Weltpolitik

Kneissl: Der Knicks vor Putin bei Hochzeit war kein Unterwerfungsakt

Außenministerin Karin Kneissl (FPÖ) hat sich im Ö1-"Morgenjournal" des ORF-Radios erstmals öffentlich zur umstrittenen Teilnahme des russischen Präsidenten Wladimir Putin an ihrer Hochzeit geäußert. Dabei bejahte die Ministerin, dass die Einladung "absolut" spontan erfolgt sei. Ein engeres Verhältnis zu Putin habe sie nicht. Das Ansehen Österreichs in der EU sieht Kneissl nicht belastet.

Anfang Juni habe Kneissl "Kollegen in der Regierung, auch natürlich den Bundespräsidenten eingeladen, weil sich das gehört". Am Abend des 5. Juni, als der russische Staatschef in Wien zu Besuch war, habe sie spontan auch ihm gegenüber eine Einladung ausgesprochen, "auch im Sinne eines 'Ich darf Ihnen meinen Verlobten vorstellen'", wie sie erklärte. Am 19. Juli habe sie dann von der Zusage Putins erfahren, womit sie "wirklich nicht gerechnet" hätte.

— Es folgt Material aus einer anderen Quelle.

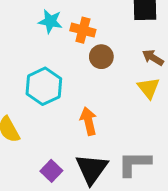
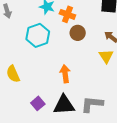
cyan hexagon: (44, 86) -> (38, 35), moved
black triangle: (92, 169) -> (64, 105), turned 45

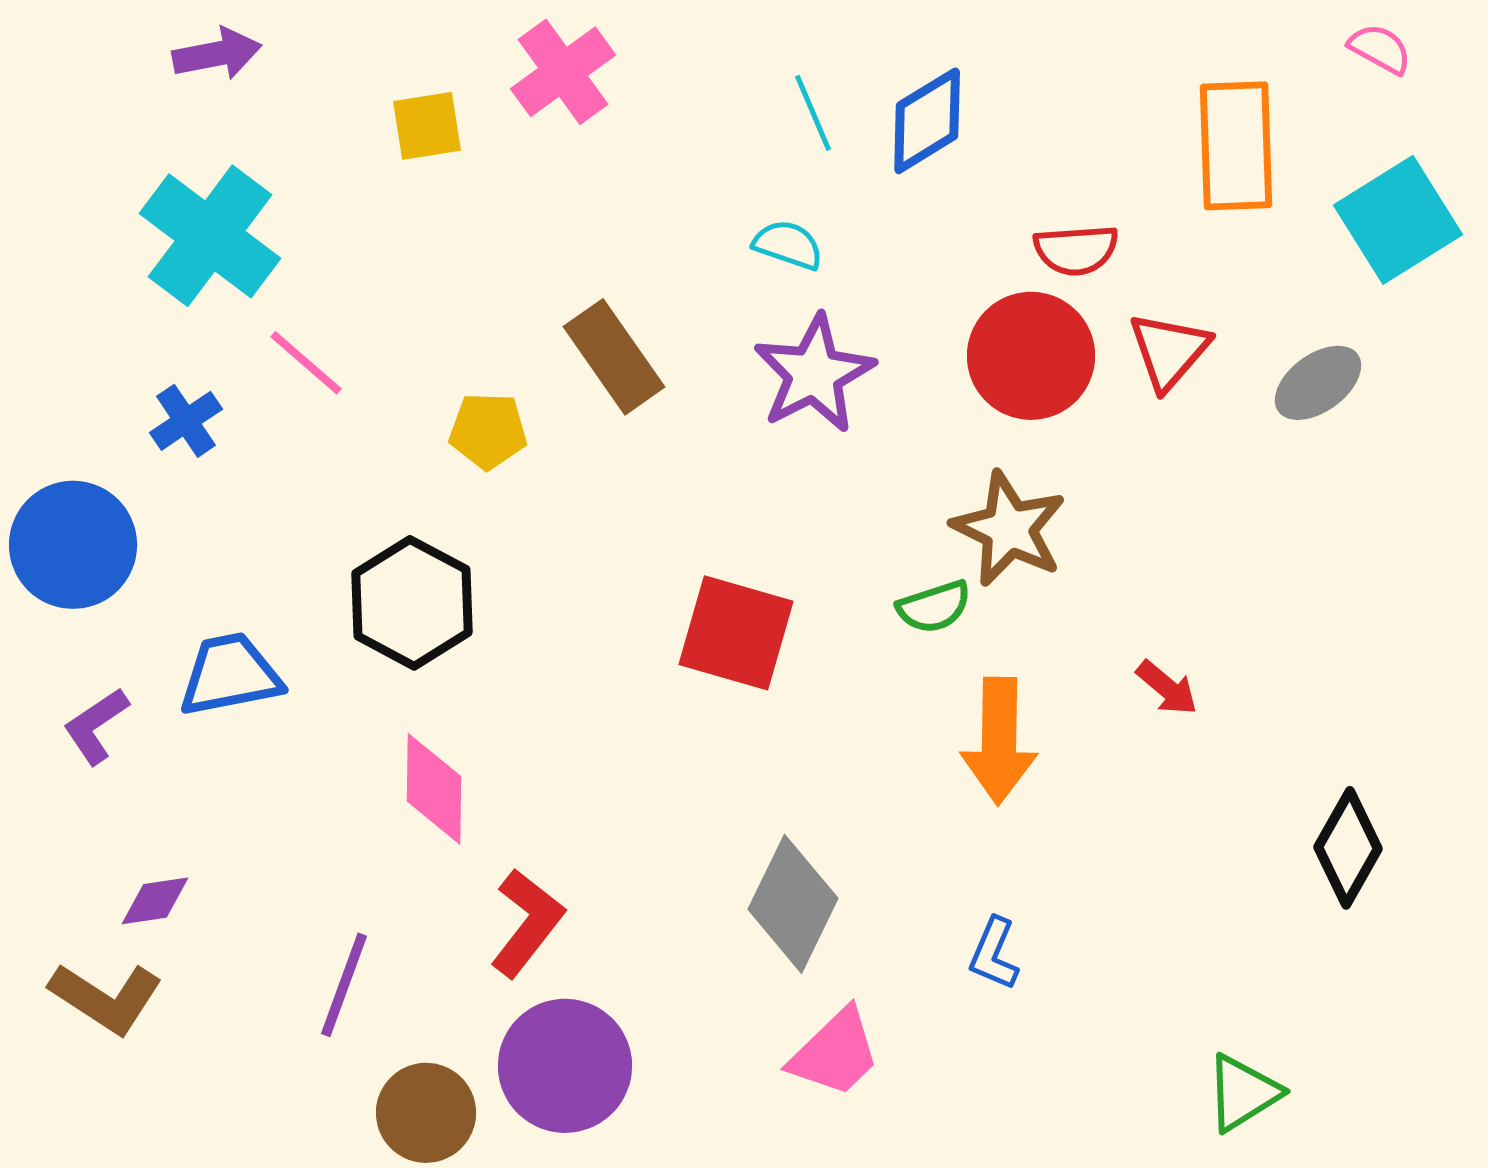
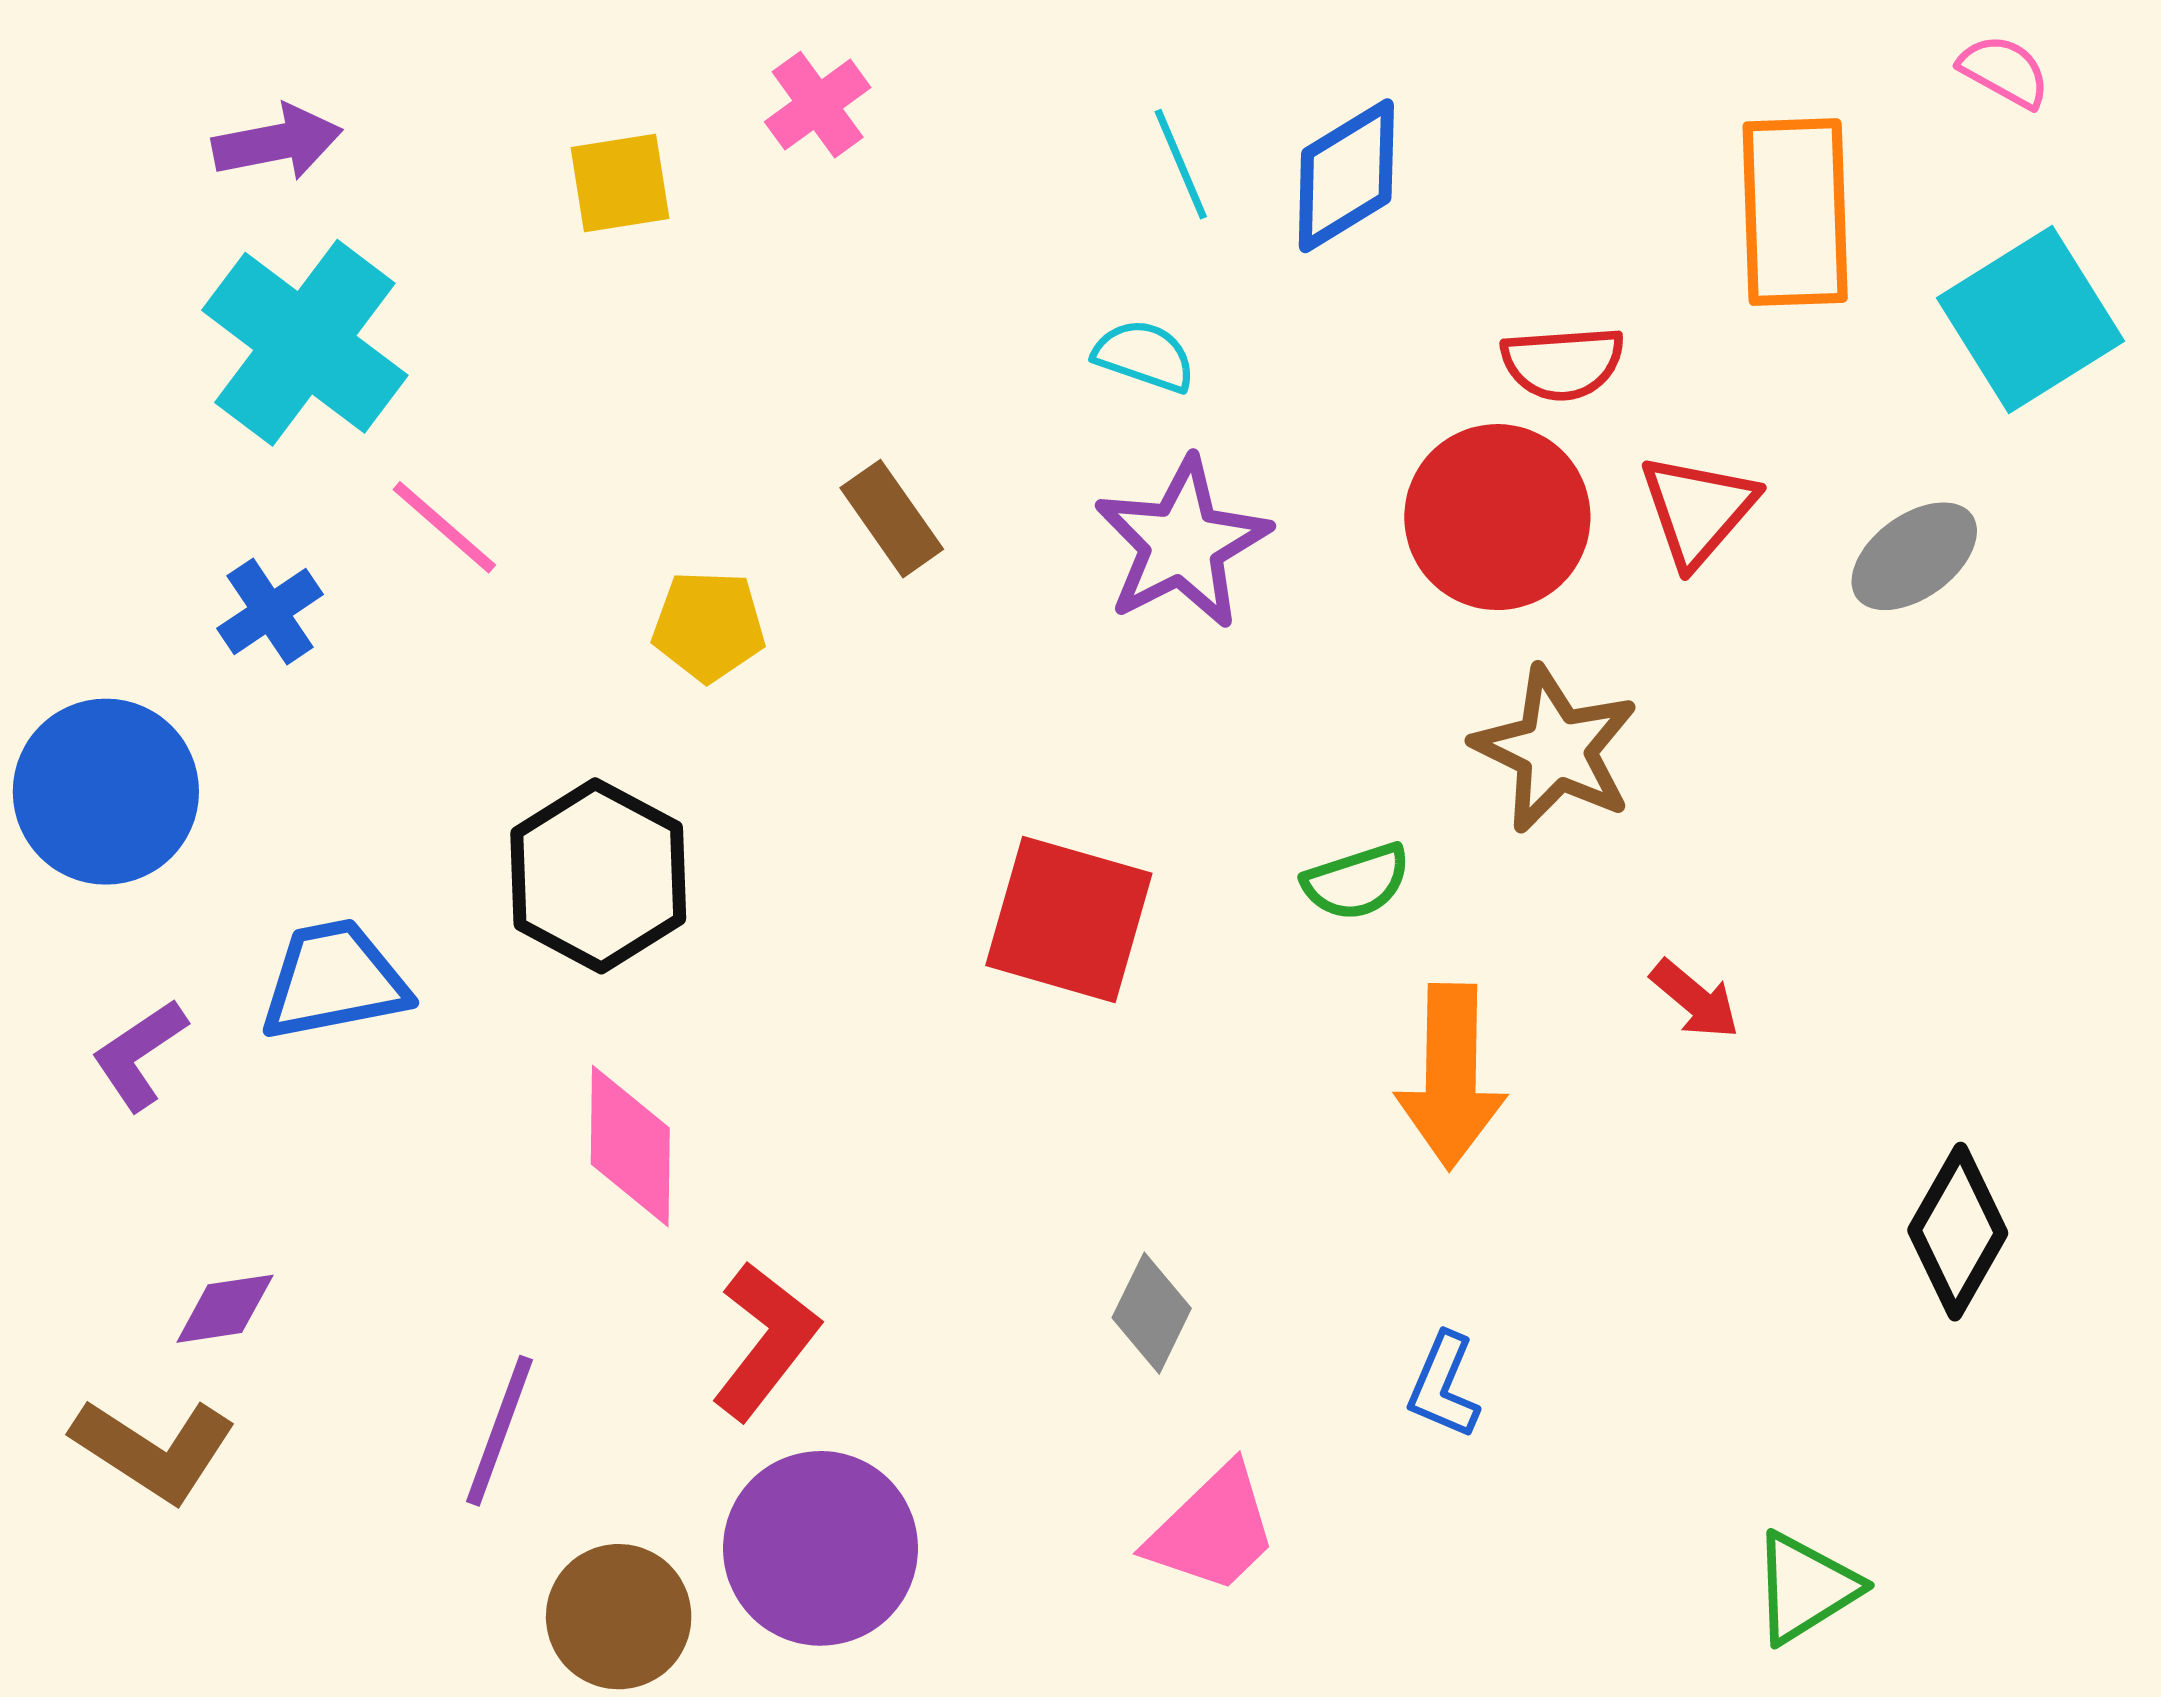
purple arrow: (217, 54) -> (277, 142), moved
pink cross: (563, 72) -> (818, 105), size x0.7
brown rectangle: (614, 357) -> (892, 519), size x0.7
brown star: (1009, 529) -> (1555, 749), moved
gray diamond: (793, 904) -> (1152, 1313), size x0.6

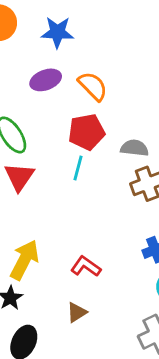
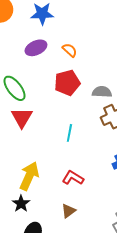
orange semicircle: (93, 86) -> (70, 50), size x0.7
cyan line: (78, 168) -> (69, 133), moved

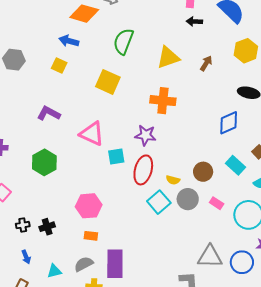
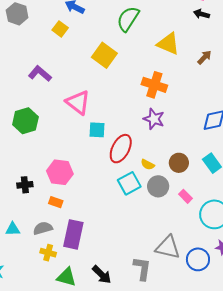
yellow triangle: (168, 57) -> (168, 44), turned 30
purple star: (146, 135) -> (154, 119), moved
black cross: (47, 227) -> (25, 185), moved

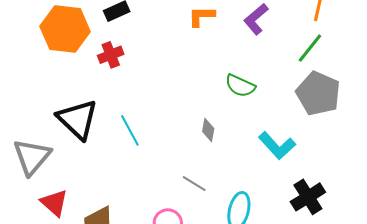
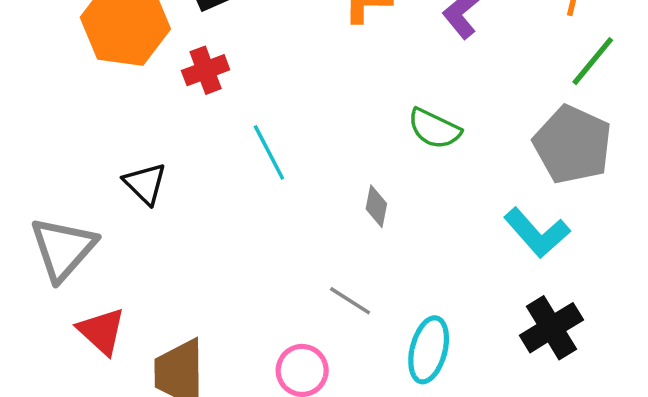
green line: (310, 48) -> (593, 61), moved
black triangle: (78, 119) -> (145, 184), size x0.6
cyan line: (130, 130) -> (269, 152), moved
cyan L-shape: (277, 146) -> (537, 233), moved

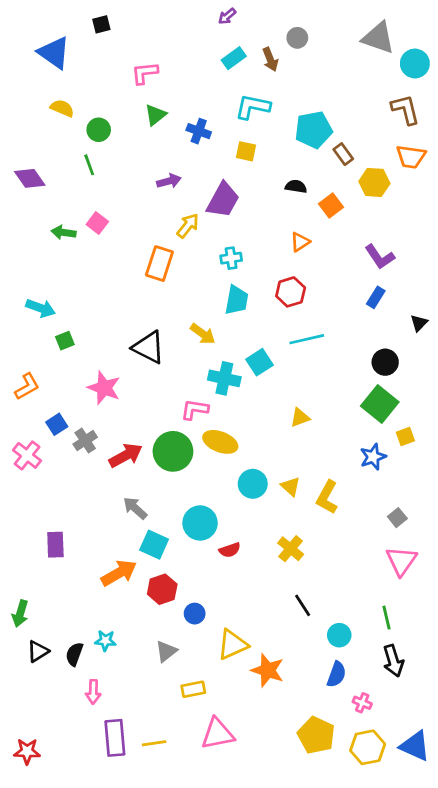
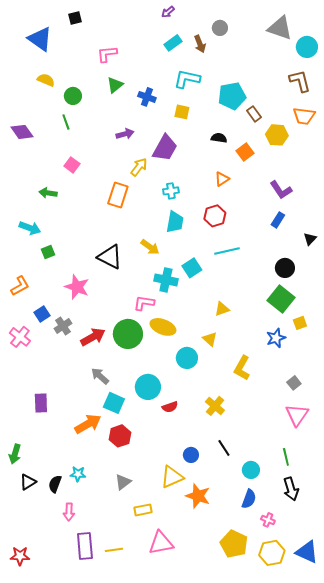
green arrow: (64, 232) -> (48, 193), moved
yellow triangle: (291, 487) -> (210, 339), moved
blue circle: (195, 614) -> (191, 455), moved

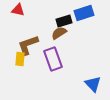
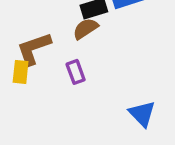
purple rectangle: (53, 59) -> (76, 72), size x0.6

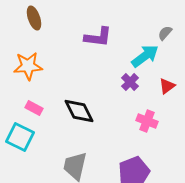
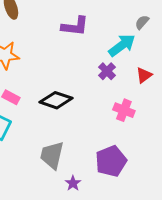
black diamond: (79, 111) -> (56, 100), turned -44

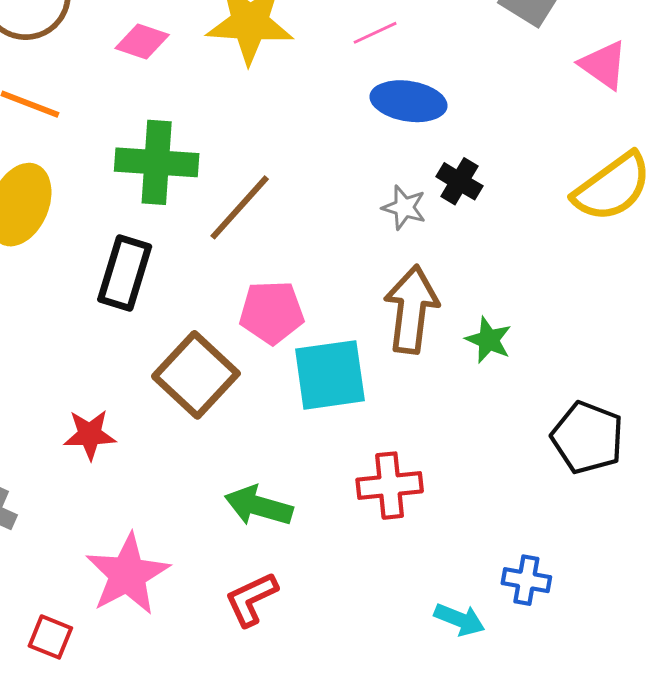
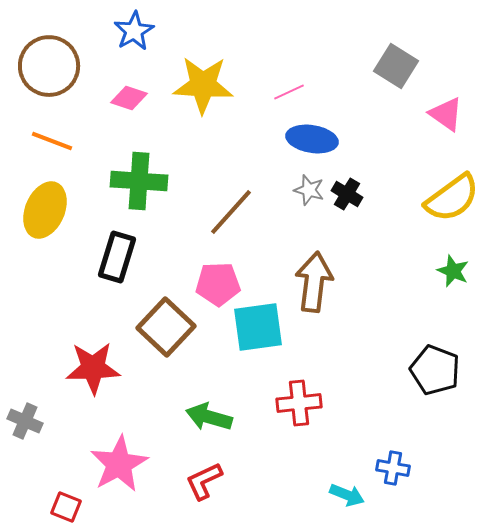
brown line: (240, 207) -> (231, 212), moved
gray star: (404, 207) -> (309, 190), moved
green star: (489, 340) -> (453, 271), moved
red star: (90, 435) -> (93, 368), size x1.5

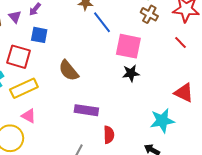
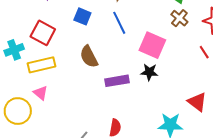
blue line: (102, 22) -> (119, 23), moved
blue square: (39, 35) -> (82, 16), moved
purple rectangle: (86, 110) -> (117, 81), moved, turned -30

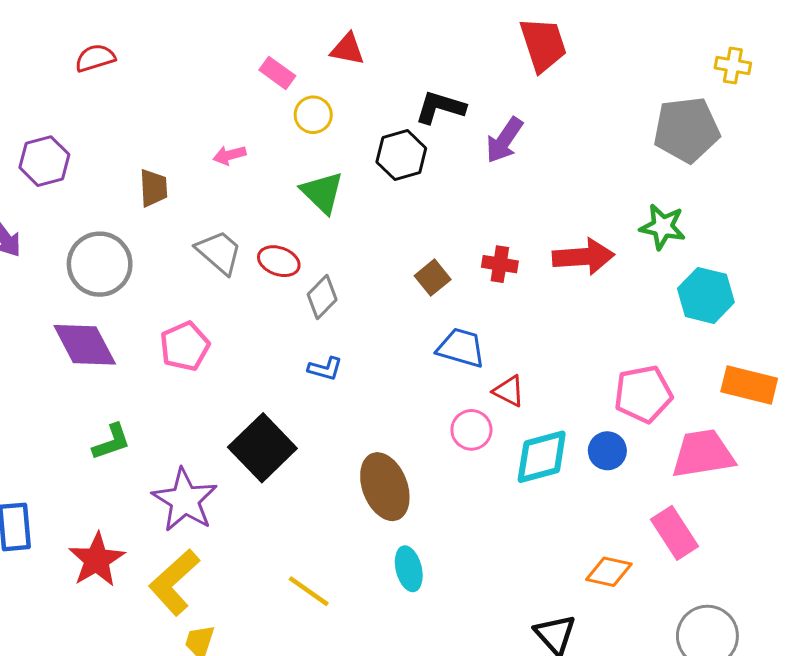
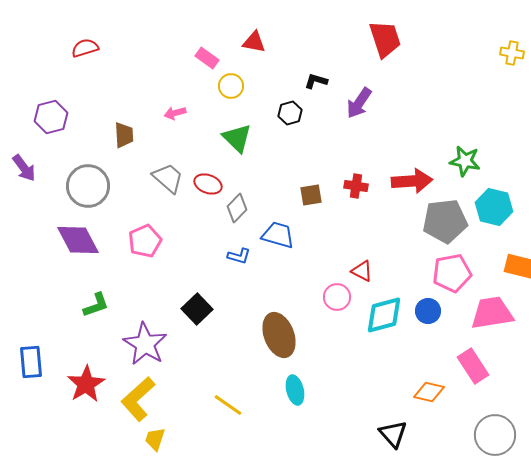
black L-shape: (440, 107) -> (316, 81), size x0.7
gray pentagon: (687, 130) -> (445, 221), moved
black hexagon: (401, 155) -> (290, 113), size x0.7
brown square: (433, 278) -> (311, 195), turned 30
blue trapezoid: (461, 348) -> (278, 235), moved
black square: (262, 448) -> (197, 309), size x0.7

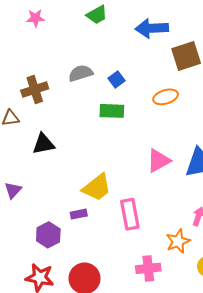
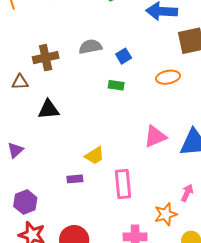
green rectangle: (112, 111) -> (116, 85), size x0.7
yellow trapezoid: (97, 187) -> (94, 156), size x0.7
purple hexagon: (48, 235) -> (25, 202), moved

Trotz der hohen Sicherheitsvorkehrungen, die der Besuch Putins erfordert habe, habe man die Hochzeit weiterhin als private Feier konzipiert. Die Vermählung am 18. August sei dann "eine wirklich schöne Feier" gewesen, die auch positive Nebeneffekte für den österreichischen Tourismus gehabt habe.

"Die Berichterstattung war ja nicht nur negativ, die hat einfach gezeigt, so feiert man in Österreich eine Hochzeit, hat schöne Landschaftsbilder gezeigt", sagte Kneissl.

"Knicks wie bei einer Balleröffnung"

Kritik an ihrem Knicks am Ende des Tanzes mit Putin trat Kneissl vehement entgegen. "Wenn Sie eine Balleröffnung gesehen haben, dann haben Sie immer wieder gesehen, dass es diesen Knicks gibt am Ende", erklärte sie. " Der russische Staatspräsident hat sich zuvor verbeugt, und ich habe diese Verbeugung beantwortet mit einem Knicks. Der wurde dann in den Kommentaren als Unterwerfungsakt, als Kniefall dargetan. Und wer mich kennt, weiß, dass ich mich niemandem unterwerfe."

Eine längere Beziehung oder gar Freundschaft verbinde sie mit Putin nicht. "Freundschaft, so etwas entsteht nicht so schnell. Wir hatten einige interessante Gespräche, er hat sich für meine Sichtweise auf bestimmte Entwicklungen im Nahen Osten interessiert, die haben wir geteilt", sagte Kneissl.

Sie vertrete den Standpunkt, dass persönlicher Kontakt mit Entscheidungsträgern letztlich helfe, "um gerade in verfahrenen Situationen, und die haben wir zweifellos mit Russland aus verschiedensten Gründen, eine Vertrauensbasis herzustellen".

Befürchtungen, Kneissl könnte Österreich in Hinblick auf eine gemeinsame Russland-Politik in der EU isolieren, ließ sie nicht gelten: "Ich habe keine Aussage jetzt gehört von einem maßgeblichen EU-Außenminister oder von irgendeiner anderen politischen Seite", erläuterte sie. Sie habe einen guten Kontakt zum britischen Außenminister Jeremy Hunt, demnächst treffe sie US-Außenminister Mike Pompeo. "Das heißt, wir arbeiten in alle Richtungen", sagte sie.

Umgang für Putin für 46 Prozent "gerade richtig"

Fast die Hälfte der Österreicher stößt sich übrigens nicht am Verhältnis der Bundesregierung zu Russlands Präsident Wladimir Putin. Das geht aus eine Umfrage des Meinungsforschungsinstituts Unique research für das Magazin "profil" hervor. 46 Prozent beurteilten den Umgang der Regierung mit Putin in der Befragung als "gerade richtig". 33 Prozent meinten, die Regierung solle stärker auf Distanz gehen.

Anlassfall für die Umfrage war die Hochzeit von Außenministerin Karin Kneissl (FPÖ) in der vergangenen Woche. Diese hatte international für Aufsehen gesorgt, da auf Einladung Kneissls auch Putin an der Feier in der Südsteiermark teilnahm. Auf Videoaufnahmen ist das russische Staatsoberhaupt sogar bei einem Tanz mit der Ministerin zu sehen. Bei der Hochzeitsfeier waren unter anderem auch Bundeskanzler Sebastian Kurz (ÖVP), Vizekanzler Heinz-Christian Strache und Verkehrsminister Norbert Hofer (beide FPÖ) zu Gast.